Stanford owned the Pac-12 much the way that Connecticut dominated the Big East, Baylor ruled the Big 12 Conference and Tennessee reigned in the Southeastern Conference – with only occasional resistance.
“The joke was it was Stanford and the 11 dwarfs,” said UCLA coach Cori Close, whose team rallied from a 16-point deficit to upset Stanford in the semifinals.
Stanford coach Tara VanDerveer, though, told the other coaches in the conference it did not have to be this way. She encouraged them to schedule strategically, to refrain from being negative when recruiting against one another, and to use their platforms to promote players around the conference, not just the ones on their own team.
“Everybody had to be willing to say we’re last in the Power Five, we have to take off our institutional hats and do this thing together,” Close said.
Since then, Stanford has reasserted itself among the nation’s elite, and others have intermittently joined the Cardinal. Stanford won the national championship two years ago, beating another Pac-12 school, Arizona, in the title game. Oregon, Oregon State, Washington and California have also reached Final Fours since 2013.
Utah, which ended the regular season ranked third in the Associated Press poll and earned a share of the regular-season conference title, is capable of reaching the Final Four.

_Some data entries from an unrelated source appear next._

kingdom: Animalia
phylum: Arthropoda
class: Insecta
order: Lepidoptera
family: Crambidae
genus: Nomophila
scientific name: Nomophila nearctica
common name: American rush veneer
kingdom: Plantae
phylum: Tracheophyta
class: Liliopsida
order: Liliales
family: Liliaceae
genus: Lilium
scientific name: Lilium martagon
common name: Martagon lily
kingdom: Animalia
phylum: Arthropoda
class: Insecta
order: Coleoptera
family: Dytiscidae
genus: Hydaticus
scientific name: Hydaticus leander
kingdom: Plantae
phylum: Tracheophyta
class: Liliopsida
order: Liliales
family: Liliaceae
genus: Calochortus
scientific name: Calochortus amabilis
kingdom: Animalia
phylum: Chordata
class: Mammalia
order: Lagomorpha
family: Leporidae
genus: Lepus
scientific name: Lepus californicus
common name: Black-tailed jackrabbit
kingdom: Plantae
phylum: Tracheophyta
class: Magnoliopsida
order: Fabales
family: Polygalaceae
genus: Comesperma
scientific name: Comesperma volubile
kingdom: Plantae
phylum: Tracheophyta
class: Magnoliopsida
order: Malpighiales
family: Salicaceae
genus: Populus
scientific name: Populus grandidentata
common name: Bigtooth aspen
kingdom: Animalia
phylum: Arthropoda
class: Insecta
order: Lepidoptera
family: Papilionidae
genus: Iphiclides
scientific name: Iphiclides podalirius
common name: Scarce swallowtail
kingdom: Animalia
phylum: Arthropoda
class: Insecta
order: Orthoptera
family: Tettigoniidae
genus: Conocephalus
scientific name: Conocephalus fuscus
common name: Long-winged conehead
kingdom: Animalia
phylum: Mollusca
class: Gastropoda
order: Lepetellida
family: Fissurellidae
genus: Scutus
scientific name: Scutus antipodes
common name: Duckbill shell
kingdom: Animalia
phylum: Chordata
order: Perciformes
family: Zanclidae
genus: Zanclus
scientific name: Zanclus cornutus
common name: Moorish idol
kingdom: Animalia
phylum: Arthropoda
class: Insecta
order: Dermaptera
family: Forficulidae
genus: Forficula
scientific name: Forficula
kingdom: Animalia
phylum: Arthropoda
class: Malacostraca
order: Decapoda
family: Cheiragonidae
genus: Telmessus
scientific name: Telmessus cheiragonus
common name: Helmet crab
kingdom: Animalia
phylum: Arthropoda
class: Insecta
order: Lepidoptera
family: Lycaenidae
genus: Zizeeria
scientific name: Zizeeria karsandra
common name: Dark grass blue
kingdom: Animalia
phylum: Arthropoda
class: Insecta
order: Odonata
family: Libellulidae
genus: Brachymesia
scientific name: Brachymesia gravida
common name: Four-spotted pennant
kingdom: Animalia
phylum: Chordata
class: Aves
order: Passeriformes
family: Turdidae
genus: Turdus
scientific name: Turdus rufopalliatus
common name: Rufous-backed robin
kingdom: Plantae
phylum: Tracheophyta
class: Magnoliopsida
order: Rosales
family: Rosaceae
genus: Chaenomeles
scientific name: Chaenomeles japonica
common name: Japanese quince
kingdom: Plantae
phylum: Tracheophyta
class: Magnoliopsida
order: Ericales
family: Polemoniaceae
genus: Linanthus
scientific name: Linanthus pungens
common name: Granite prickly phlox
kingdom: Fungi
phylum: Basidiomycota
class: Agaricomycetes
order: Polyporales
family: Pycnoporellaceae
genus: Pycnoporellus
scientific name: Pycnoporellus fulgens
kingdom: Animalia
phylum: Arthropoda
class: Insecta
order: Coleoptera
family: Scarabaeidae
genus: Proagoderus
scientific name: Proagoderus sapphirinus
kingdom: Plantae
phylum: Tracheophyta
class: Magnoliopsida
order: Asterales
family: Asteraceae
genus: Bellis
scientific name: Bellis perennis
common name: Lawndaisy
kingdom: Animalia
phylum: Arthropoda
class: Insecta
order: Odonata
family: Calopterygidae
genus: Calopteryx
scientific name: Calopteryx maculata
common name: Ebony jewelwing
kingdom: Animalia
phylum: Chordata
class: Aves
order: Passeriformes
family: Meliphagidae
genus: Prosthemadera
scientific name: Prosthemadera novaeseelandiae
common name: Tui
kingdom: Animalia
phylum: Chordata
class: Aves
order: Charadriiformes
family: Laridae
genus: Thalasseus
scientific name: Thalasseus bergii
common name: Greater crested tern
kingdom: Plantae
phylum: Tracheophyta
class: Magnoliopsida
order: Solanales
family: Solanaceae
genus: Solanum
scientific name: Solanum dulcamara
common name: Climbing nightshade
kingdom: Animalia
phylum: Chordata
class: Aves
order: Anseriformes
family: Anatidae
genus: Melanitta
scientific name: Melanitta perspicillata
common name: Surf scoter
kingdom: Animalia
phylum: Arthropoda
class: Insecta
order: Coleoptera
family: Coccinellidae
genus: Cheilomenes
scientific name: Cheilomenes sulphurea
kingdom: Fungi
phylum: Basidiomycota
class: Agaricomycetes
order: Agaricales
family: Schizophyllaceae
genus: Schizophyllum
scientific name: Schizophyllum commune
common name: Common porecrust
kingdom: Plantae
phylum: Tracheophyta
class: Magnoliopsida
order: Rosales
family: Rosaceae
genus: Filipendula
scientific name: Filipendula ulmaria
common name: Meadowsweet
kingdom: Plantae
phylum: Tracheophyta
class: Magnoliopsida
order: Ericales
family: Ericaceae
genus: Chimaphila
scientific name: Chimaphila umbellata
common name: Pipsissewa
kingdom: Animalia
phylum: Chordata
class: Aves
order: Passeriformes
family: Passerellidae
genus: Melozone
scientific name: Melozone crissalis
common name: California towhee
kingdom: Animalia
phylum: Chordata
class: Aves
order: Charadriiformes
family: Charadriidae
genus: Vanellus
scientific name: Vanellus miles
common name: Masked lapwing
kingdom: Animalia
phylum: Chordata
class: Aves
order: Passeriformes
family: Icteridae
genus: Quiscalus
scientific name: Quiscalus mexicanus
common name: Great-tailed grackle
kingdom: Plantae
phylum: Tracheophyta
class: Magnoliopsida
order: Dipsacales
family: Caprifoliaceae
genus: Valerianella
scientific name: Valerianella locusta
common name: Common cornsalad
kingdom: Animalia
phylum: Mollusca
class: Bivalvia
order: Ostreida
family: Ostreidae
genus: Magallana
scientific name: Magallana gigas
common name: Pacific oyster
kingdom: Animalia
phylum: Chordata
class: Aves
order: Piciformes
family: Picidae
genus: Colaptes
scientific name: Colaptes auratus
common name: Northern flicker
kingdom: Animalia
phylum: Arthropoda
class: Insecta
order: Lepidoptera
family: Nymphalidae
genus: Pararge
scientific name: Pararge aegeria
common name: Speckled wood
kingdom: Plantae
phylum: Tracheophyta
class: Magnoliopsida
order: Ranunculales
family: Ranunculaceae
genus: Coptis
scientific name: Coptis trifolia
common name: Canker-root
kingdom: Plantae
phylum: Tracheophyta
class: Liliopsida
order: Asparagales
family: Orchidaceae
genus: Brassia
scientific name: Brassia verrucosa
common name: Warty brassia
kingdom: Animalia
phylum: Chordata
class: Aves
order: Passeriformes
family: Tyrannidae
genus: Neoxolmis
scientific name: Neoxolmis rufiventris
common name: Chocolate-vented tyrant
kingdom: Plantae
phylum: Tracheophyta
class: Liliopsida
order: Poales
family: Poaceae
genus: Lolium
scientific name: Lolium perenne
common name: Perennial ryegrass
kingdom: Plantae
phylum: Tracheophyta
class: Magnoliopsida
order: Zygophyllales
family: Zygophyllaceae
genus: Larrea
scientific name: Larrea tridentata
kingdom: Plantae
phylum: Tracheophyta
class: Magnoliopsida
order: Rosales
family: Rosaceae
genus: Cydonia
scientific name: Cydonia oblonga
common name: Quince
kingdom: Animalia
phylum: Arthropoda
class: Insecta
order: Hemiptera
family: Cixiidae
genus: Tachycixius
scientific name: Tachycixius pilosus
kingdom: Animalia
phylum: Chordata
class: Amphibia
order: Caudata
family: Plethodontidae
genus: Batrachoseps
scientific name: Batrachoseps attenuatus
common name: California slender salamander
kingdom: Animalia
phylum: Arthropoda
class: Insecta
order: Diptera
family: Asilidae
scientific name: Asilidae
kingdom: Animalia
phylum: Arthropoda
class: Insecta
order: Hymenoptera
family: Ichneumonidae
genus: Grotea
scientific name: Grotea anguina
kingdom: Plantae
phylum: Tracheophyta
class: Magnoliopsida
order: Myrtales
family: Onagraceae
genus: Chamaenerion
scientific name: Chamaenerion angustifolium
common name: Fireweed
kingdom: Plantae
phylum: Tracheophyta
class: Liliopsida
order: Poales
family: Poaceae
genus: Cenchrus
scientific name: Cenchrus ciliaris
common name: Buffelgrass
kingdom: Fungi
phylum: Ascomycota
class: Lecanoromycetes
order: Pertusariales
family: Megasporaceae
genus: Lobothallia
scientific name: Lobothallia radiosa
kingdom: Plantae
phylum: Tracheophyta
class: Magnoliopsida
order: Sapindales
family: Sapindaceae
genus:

The coaches’ bonhomie has remained mostly intact even in the transfer portal era, where players can bounce from school to school, even in the same conference. Ten players transferred within the Pac-12 after last season. Included in that number is Utah forward Alissa Pili, who has blossomed into a national player of the year candidate after transferring from USC.
“Any time you have the dynamics that are the overflow of the transfer portal, you have to deal with that stuff,” said Theresa Gould, the Pac-12 deputy commissioner who oversees women’s basketball. “But it hasn’t impacted our ability to band together when we need to be strategic.”